Потому что им грозит гибель. Они лишились всего, что только имели, и голодают. С одной стороны их преследуют большевики, с другой – курды. В нескольких городах Грузии и Армении скопились отовсюду беженцы. У них нет еды, одежды, лекарств, они собираются в портах и с тревогой высматривают, не пришли ли за ними греческие корабли, чтобы увезти их к матери – Греции. Частица нашего народа, учитель, то есть частица нашей души, охвачена паникой.

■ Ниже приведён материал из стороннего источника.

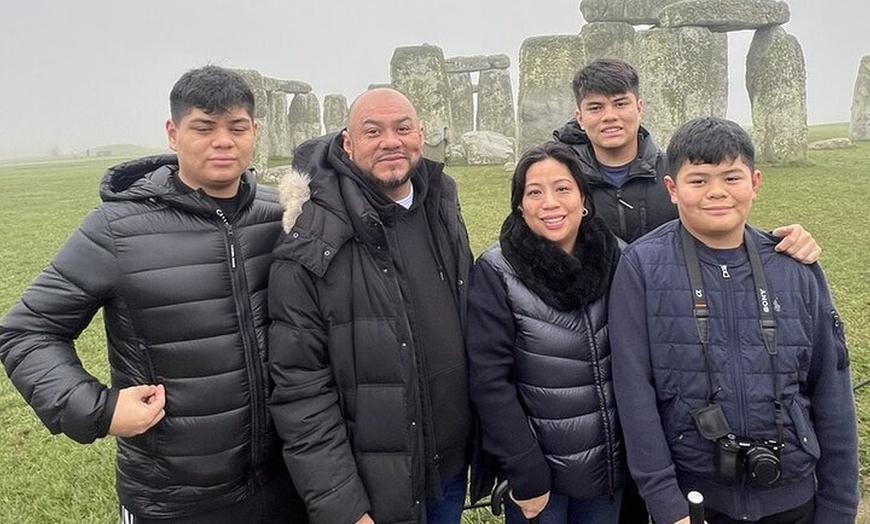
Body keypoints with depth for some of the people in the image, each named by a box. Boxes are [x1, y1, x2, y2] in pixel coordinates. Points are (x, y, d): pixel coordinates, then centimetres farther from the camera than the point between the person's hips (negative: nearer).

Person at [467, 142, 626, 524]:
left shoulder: (617, 260, -2)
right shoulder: (497, 272, -14)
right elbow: (490, 380, -15)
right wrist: (526, 474, -15)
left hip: (609, 463, 4)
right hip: (537, 467, -3)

Если оставить их на произвол судьбы, они погибнут. Нужно много любви, ума, энтузиазма и организованности (две последние добродетели так нравятся тебе, когда едины), чтобы спасти их и «пересадить» на наши свободные земли – туда, где это наиболее выгодно для нашей нации, – на север, на границы Македонии и на границы Фракии. Так нужно. Только так можно спасти сотни тысяч греческих душ и самим спастись вместе с ними. Потому что с минуты моего приезда сюда я, следуя твоему учению, начертал круг и дал ему название – долг. При этом я сказал: если я спасу все, что в пределах этого круга, то и сам спасусь, а если не спасу, то погибну. В пределах этого круга – пятьсот тысяч греков.
Я скитаюсь по городам и деревням, собираю греков, составляю докладные записки, шлю телеграммы, стараюсь убедить официальных лиц прислать корабли, провизию, одежду, лекарства и переправить всех этих людей в Грецию. Если бороться с таким упорством и есть счастье, значит я счастлив. Не знаю, отмерил ли я себе счастье – как ты говоришь – по мерке моего роста: хорошо, если так, потому что в таком случае рост мой огромен. Однако я предпочитаю увеличить собственный рост до того, что считаю своим счастьем, то есть до самых дальних рубежей Греции. Впрочем, не следует вдаваться в теоретические рассуждения: ты сейчас лежишь на берегу там, на Крите, слушаешь море и сандури, и у тебя есть время, а у меня его нет. Жажда деятельности разрывает меня, и я очень рад: дело и еще раз дело, другого спасения нет! В начале было дело. И в конце тоже.